- [TASK REQUIREMENTS] Check each line of the data below for the string "CrtYd", then state how many have it and nothing else.

[Plain-text engineering files]
◇ ◇ ◇ ◇ ◇
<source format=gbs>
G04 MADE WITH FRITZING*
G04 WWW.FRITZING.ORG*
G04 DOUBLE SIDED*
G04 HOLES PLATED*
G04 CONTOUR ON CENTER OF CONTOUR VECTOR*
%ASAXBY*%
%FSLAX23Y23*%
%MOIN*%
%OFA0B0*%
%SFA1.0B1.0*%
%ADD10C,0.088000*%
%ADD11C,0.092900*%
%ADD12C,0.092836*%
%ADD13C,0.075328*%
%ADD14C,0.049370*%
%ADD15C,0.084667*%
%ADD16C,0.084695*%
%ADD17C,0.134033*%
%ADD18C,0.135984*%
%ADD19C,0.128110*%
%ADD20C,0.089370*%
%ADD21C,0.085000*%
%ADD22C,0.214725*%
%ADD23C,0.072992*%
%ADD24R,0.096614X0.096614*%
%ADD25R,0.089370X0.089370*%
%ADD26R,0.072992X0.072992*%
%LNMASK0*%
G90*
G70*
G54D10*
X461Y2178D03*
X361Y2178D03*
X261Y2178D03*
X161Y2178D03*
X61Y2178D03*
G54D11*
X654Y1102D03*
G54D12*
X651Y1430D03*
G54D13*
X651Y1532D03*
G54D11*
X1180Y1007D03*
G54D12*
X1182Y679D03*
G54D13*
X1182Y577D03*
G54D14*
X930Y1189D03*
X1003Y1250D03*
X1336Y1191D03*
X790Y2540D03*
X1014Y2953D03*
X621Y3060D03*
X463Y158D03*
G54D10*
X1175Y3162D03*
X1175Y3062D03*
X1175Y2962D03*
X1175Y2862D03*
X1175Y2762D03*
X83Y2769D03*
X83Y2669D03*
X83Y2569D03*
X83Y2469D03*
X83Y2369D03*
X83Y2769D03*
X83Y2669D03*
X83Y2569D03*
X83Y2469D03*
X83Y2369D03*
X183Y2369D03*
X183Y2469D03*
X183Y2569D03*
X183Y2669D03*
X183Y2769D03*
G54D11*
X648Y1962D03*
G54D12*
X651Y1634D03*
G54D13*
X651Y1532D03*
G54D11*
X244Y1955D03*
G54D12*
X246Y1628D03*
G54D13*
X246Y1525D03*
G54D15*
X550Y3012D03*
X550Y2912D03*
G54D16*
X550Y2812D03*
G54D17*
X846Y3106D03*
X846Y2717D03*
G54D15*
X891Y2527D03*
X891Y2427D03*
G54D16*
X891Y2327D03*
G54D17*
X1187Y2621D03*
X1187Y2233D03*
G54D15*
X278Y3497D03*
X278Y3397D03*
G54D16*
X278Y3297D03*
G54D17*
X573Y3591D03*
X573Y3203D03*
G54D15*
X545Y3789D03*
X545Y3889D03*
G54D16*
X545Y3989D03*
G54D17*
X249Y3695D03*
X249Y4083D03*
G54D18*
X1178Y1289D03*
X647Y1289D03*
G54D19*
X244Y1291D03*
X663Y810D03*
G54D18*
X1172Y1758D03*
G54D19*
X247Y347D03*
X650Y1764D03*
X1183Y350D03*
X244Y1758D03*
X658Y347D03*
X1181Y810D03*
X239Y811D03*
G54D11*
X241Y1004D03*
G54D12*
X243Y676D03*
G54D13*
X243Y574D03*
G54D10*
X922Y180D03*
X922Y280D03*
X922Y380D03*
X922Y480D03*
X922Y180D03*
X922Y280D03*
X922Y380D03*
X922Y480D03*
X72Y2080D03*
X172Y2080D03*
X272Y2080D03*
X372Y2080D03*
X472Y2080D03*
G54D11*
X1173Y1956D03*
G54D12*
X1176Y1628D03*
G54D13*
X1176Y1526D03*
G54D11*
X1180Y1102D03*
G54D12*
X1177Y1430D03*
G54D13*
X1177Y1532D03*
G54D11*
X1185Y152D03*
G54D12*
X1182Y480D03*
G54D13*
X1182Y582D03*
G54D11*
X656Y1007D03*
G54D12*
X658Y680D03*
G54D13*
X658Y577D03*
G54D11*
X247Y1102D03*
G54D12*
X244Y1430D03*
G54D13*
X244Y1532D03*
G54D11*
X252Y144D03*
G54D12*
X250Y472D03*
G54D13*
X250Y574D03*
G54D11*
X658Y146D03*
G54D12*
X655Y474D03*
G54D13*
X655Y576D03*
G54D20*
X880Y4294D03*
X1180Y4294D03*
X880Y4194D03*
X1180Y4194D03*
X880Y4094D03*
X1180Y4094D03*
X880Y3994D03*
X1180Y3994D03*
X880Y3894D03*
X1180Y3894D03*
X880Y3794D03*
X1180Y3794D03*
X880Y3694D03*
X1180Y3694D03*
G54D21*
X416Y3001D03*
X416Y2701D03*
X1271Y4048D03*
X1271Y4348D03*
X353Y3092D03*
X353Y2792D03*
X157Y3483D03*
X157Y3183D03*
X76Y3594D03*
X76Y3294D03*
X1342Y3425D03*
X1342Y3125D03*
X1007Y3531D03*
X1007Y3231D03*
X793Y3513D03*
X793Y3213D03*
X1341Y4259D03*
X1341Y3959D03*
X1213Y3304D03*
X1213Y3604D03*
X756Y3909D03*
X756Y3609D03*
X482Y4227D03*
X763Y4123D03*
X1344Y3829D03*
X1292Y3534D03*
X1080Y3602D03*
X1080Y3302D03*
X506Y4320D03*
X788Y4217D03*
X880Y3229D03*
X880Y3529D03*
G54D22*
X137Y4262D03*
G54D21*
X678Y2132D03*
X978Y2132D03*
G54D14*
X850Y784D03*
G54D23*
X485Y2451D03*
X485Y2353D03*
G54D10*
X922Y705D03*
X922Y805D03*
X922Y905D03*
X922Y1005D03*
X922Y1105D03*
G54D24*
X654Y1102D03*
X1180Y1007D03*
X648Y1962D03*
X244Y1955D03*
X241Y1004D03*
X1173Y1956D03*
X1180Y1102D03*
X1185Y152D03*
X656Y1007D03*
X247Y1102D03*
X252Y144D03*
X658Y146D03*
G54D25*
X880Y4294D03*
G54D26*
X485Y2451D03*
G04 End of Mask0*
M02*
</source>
◇ ◇ ◇ ◇ ◇
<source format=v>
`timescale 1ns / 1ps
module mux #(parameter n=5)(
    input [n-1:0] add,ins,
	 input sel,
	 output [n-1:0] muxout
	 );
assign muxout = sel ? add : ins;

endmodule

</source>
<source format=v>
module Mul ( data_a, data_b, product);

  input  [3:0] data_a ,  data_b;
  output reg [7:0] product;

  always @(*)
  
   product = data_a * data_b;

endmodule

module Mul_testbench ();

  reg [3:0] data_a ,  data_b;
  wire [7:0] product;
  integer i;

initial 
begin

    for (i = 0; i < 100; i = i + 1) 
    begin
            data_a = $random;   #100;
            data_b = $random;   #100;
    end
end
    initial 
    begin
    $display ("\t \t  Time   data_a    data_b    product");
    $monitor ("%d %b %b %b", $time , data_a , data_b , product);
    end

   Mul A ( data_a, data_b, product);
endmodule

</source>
◇ ◇ ◇ ◇ ◇
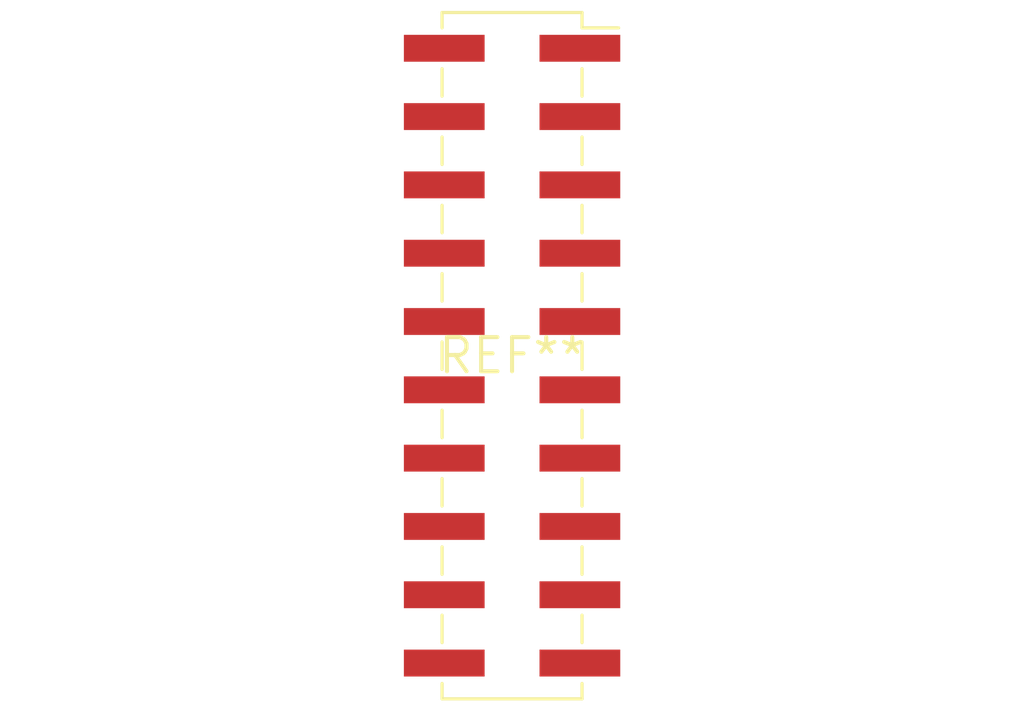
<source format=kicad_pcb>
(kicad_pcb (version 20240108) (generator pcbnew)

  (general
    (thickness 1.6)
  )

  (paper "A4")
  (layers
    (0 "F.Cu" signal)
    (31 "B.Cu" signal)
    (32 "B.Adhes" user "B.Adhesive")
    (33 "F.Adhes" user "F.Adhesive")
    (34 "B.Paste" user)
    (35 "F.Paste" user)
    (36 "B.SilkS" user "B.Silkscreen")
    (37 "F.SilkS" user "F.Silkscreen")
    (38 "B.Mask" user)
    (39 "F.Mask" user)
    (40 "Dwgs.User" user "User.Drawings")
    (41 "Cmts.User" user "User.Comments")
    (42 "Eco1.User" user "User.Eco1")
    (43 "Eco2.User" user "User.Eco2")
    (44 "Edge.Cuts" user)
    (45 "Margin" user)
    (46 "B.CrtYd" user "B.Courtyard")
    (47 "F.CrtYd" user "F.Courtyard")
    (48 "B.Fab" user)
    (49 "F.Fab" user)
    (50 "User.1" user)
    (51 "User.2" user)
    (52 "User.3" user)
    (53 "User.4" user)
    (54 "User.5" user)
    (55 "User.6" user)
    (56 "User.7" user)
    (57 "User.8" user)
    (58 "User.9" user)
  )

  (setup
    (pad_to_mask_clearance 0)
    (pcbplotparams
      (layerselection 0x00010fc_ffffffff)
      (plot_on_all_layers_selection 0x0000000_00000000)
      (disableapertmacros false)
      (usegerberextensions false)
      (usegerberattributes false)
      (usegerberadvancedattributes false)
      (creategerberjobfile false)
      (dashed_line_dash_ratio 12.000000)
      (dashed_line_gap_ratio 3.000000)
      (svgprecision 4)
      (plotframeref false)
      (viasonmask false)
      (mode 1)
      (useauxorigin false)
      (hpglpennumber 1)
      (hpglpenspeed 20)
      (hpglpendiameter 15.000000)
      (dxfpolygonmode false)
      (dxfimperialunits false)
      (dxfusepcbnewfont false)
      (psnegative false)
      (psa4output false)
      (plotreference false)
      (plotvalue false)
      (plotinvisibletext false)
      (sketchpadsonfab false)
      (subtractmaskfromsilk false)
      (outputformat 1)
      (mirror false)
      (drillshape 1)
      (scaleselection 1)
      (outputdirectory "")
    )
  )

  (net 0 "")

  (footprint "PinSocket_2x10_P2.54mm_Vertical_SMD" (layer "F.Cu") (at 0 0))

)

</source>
◇ ◇ ◇ ◇ ◇
- [TASK OUTPUT] 2